Just beyond the horizon, but no way we can see it

We are bounded in a nutshell of Infinite space: Blog Post #32, Worksheet # 10.1, Problem #3: Just beyond the horizon, but no way we can see it

3. Observable Universe. It is important to realize that in our Big Bang universe, at any given time, the size of the observable universe is finite. The limit of this observable part of the universe is called the horizon (or particle horizon to be precise, since there are other definitions of horizon.) In this problem, we’ll compute the horizon size in a matter dominated universe in co-moving coordinates. To compute the size of the horizon, let us compute how far the light can travel since the Big Bang.

(a) First of all - Why do we use the light to figure out the horizon size?

(b) Light satisfies the statement that \(ds^2 = 0\). Using the FRW metric, write down the differential equation that describes the path light takes. We call this path the geodesic for a photon. Choosing convenient coordinates in which the light travels in the radial direction so that we can set \(d\theta = d\phi = 0\), find the differential equation in terms of the coordinates t and r only.

(c) Suppose we consider a flat universe. Let’s consider a matter dominated universe so that \(a(t)\) as a function of time is known (in the last worksheet).

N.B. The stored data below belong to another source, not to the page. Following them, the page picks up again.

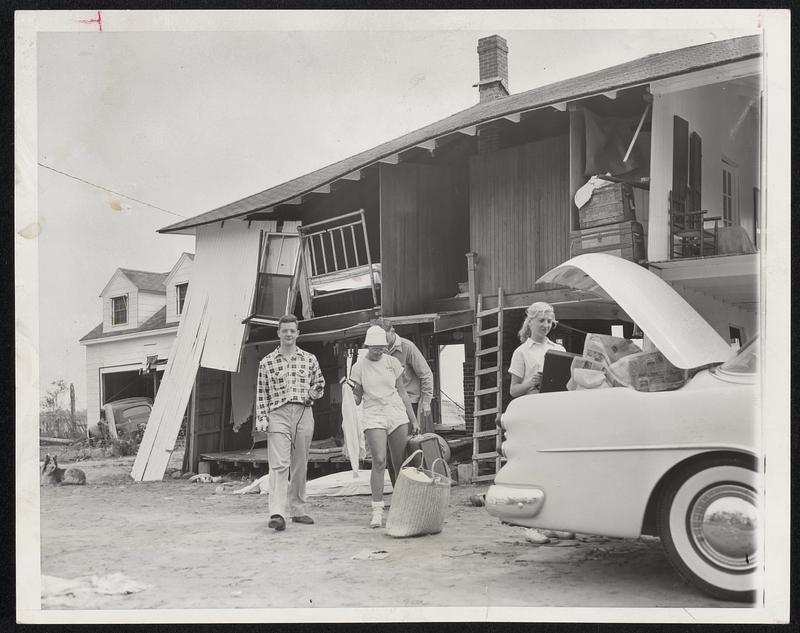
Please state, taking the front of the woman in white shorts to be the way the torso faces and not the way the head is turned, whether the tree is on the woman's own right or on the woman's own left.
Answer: on the woman's own right

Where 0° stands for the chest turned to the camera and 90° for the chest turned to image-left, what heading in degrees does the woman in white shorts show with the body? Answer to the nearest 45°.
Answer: approximately 0°

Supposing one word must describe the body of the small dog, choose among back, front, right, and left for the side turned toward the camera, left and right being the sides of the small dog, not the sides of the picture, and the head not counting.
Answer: left

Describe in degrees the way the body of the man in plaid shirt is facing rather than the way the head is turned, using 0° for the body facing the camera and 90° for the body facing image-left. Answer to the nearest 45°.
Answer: approximately 0°

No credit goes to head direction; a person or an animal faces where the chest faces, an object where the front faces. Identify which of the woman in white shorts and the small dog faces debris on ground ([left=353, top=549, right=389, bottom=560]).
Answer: the woman in white shorts

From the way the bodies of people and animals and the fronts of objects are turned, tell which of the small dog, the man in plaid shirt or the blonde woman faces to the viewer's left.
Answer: the small dog
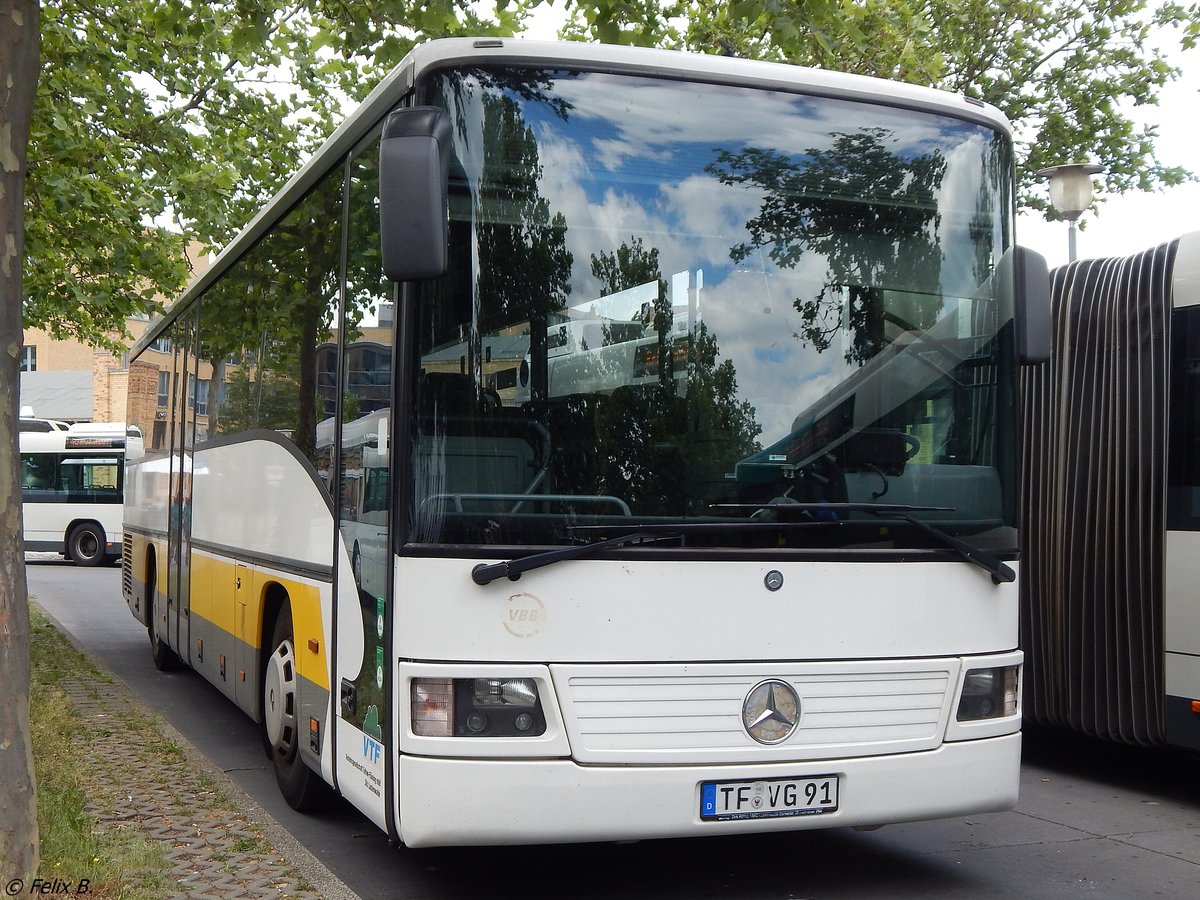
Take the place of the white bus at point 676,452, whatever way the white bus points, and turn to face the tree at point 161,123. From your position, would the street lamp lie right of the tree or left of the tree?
right

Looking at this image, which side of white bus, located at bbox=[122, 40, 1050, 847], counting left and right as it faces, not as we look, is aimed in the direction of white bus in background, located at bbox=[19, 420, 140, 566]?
back

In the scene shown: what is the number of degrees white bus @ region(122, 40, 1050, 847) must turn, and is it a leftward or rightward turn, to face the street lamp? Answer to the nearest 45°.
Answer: approximately 90° to its left

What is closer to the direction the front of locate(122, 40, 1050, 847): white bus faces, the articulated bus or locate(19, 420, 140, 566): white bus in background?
the articulated bus

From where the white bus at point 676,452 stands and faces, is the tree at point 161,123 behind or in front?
behind
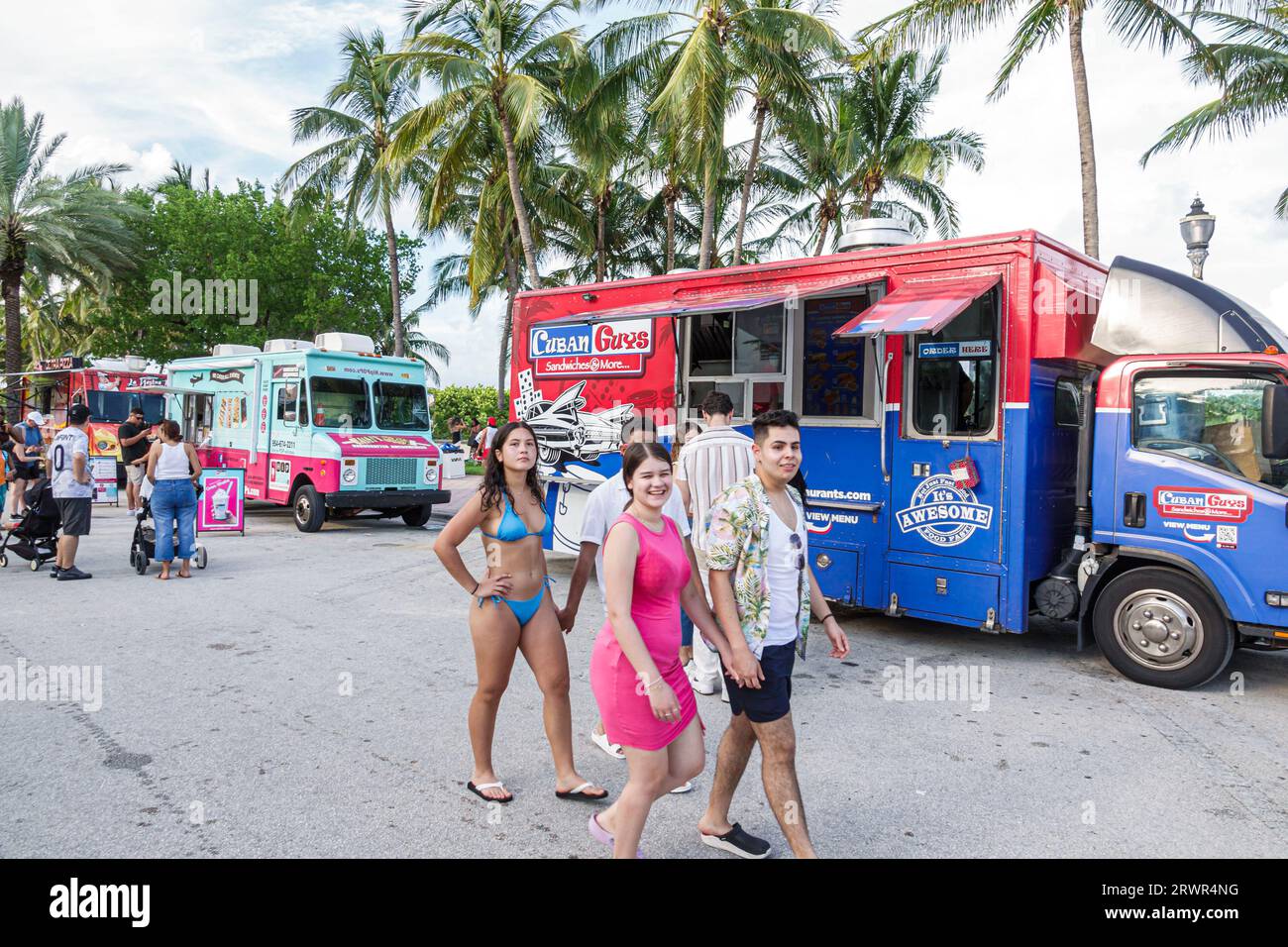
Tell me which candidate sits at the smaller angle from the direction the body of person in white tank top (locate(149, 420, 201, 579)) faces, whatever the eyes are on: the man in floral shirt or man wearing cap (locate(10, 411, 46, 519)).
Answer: the man wearing cap

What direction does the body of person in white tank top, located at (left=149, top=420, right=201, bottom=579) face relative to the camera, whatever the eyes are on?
away from the camera

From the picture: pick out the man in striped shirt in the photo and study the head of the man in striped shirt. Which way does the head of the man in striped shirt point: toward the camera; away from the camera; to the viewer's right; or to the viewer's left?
away from the camera

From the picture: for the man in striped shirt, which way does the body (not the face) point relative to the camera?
away from the camera

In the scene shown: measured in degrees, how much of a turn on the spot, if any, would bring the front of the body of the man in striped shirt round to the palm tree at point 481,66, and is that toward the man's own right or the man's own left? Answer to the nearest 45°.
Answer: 0° — they already face it

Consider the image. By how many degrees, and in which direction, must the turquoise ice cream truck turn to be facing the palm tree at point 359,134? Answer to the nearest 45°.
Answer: approximately 135° to its left

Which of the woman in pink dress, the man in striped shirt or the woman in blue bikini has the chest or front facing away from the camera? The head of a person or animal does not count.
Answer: the man in striped shirt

Find the radius of the horizon today (at \(t= t_0\)).

(Hint: move all terms with variable r to the LHS and t to the RHS. Integrate both sides, namely r from 0 to \(r_{horizon}\) and t from 0 to \(t_0\).)

(a) As we all know, every modern theory of the large scale universe is based on several constants which are assumed and tested repeatedly to check for the consistency of the value. This is the case of the speed of light, c, the constant of the universe Einstein used to create special and general relativity, and the consequences of this knowledge have allowed us to understand the deeper throws of the universe. So, in order to find the radius of the horizon of the universe, we can use the only object which has reached us from the earliest point in time we can see, photons. Light has simply gotten to us before anything else, so it is the best representation of the horizon we are going to have.

(b) Simply put, we are going to find how the base FWR Metric: \[ds^2 = -cdt^2 + a^2(t) \left[\frac{dr^2}{1-kr^2} + r^2 (d\theta^2 + \sin^2\theta d\phi^2)\right],\]  can become a differential equation once we set \(ds^2\) to 0: \[ cdt^2 = a^2(t) \left[\frac{dr^2}{1-kr^2} + r^2 (d\theta^2 + \sin^2\theta d\phi^2)\right],\] \[ cdt^2 = \frac{a^2(t) (dr^2)}{1-kr^2},\] \[ \frac{cdt^2 }{a^2(t)} = \frac{ dr^2}{1-kr^2}.\] After all this rearrangement of the terms initially found, with both derivatives of angles set to 0, the equation becomes a relatively simple expression to describe the path light travels.

 (c) Furthermore, by establishing a flat universe, we have a definitive value for k, 0 in this case, so the equation becomes:\[ \frac{cdt^2 }{a^2(t)} = \frac{ dr^2}{1-kr^2},\]  \[ \frac{cdt^2 }{a^2(t)} = { dr^2},\]  which can now be set up to be solved in a way similar to the Friedmann Equations, using a parameter they established to complete the problem. So, from the Friedmann equation for a Matter Dominated Universe(http://ay17-rcordova.blogspot.com/2015/11/cosmology-101-part-2.html), the relation of the universal scale factor and time is: \[a(t) = a_0 \left(\frac{t}{t_0}\right)^{2/3} ,\] which can be placed into our derived form of the FRW metric and get: \[ dr^2= \frac{cdt^2 }{ a_0^2 \left(\frac{t}{t_0}\right)^{4/3}} ,\] which can be rewritten and analyzed in a manner similar to problem #2 of this Worksheet:  \[\int_0^{r_{horizon}} dr= \int_0^{t_0} \frac{cdt }{ a_0\left(\frac{t}{t_0}\right)^{2/3}} ,\] and after some integration and separation of variables, as well as recognizing \(a_0 \) and \(t_0\) as constants, we solve and get: \[ r_{horizon}= \frac{c t_0^{2/3}}{ a_0} \cdot 3t_0^{1/3},\] \[ r_{horizon}=3 \frac{c }{ a_0} t_0,\] which is the description for the radius of horizon today.